Guh!!  I feel so dumb! I as at school, and that pigeon I had spoken of before was there. I sprinted home, and back, this time with a large pot of pigeon food. When I got there, the beauty with feathered feet was still there, she doesn't really like flying. Her wing was droopy, but she corrected it soon. I spread the seeds out. And after a while she found them  she was eating, and eating, and eating. So happy  Then my heart started beating fast. She was so close...her back turned.... I had this strange attraction, like a baby to a shiny object. So I just....grabbed her. Such a great weight, just right. No bands squishing her beautiful feathers, over or under. So. pretty. I just stared at the scared-out-of-her-mind pigeon, clasped between my shaking hands (they do that when I get excited), her heart beating so fast...
Then I let her go. That's it. but I feel so damn stupid, because I'm so scared that my favourite pigeon on the street will be scared for me for so long, and instead of sitting close to me, she'll fly away at the sight of me. I know its an overreaction but I'm soo saddd! Is there anything I can do to win her trust back?? *facepalm*


----------



## amyable (Jul 7, 2007)

Who can blame you, I'd have probably done the same.

I'm sure she'll forgive you when you still bring her food when she's hungry.
It'll take a little time maybe but food is always the best way to their hearts. 

Janet


----------



## November-X-Scourge (May 12, 2011)

thanks  I'll start bringing pij food to school like I had been planning to.

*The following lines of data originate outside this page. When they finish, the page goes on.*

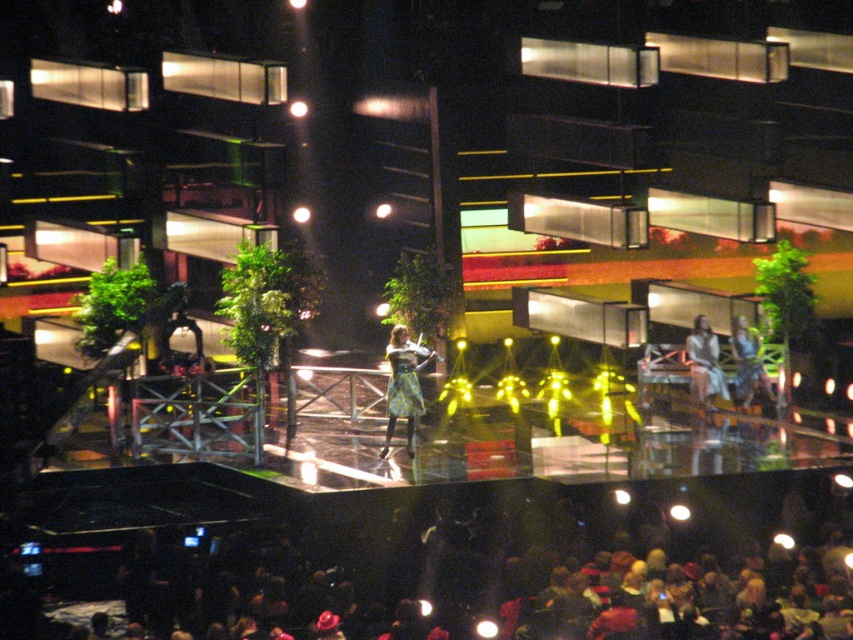
Question: Does dark fabric crowd at lower center lie behind floral dress at center?

Choices:
 (A) no
 (B) yes

Answer: (A)

Question: Is floral-patterned dress at center above floral dress at center?

Choices:
 (A) no
 (B) yes

Answer: (A)

Question: Which is farther from the light brown leather jacket at center?

Choices:
 (A) floral dress at center
 (B) dark fabric crowd at lower center
 (C) floral-patterned dress at center

Answer: (B)

Question: Which point is closer to the camera?

Choices:
 (A) floral dress at center
 (B) dark fabric crowd at lower center
 (C) light brown leather jacket at center
 (D) floral-patterned dress at center

Answer: (B)

Question: Which object appears closest to the camera in this image?

Choices:
 (A) floral-patterned dress at center
 (B) floral dress at center
 (C) dark fabric crowd at lower center

Answer: (C)

Question: Is dark fabric crowd at lower center wider than floral-patterned dress at center?

Choices:
 (A) no
 (B) yes

Answer: (B)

I left a pile of them. also, my friend wanted me to take the pigeon home, but I know she has a mate and chicks, so I didn't.


----------



## amyable (Jul 7, 2007)

November-X-Scourge said:


> thanks  my friend wanted me to take the pigeon home, but I know she has a mate and chicks, so I didn't.


No that would have been cruel, and you'd have felt really bad if you'd done that. 
I bet with regular feeding she's soon forgive you!! (as long as you don't get in trouble for feeding them). Don't want to get her to rely on you for food in case you can't keep it up. Just some treats every so often. 

Let us know what she does the next time she sees you.

Janet


----------



## pidgey boy (Dec 23, 2010)

i did the same thing in my backyard i just coudn't resist grabbing the pigeon that i have been feeding for months but as the other pigeons flew back to get some seed this one came as well so i think you dont have anything to worry about


----------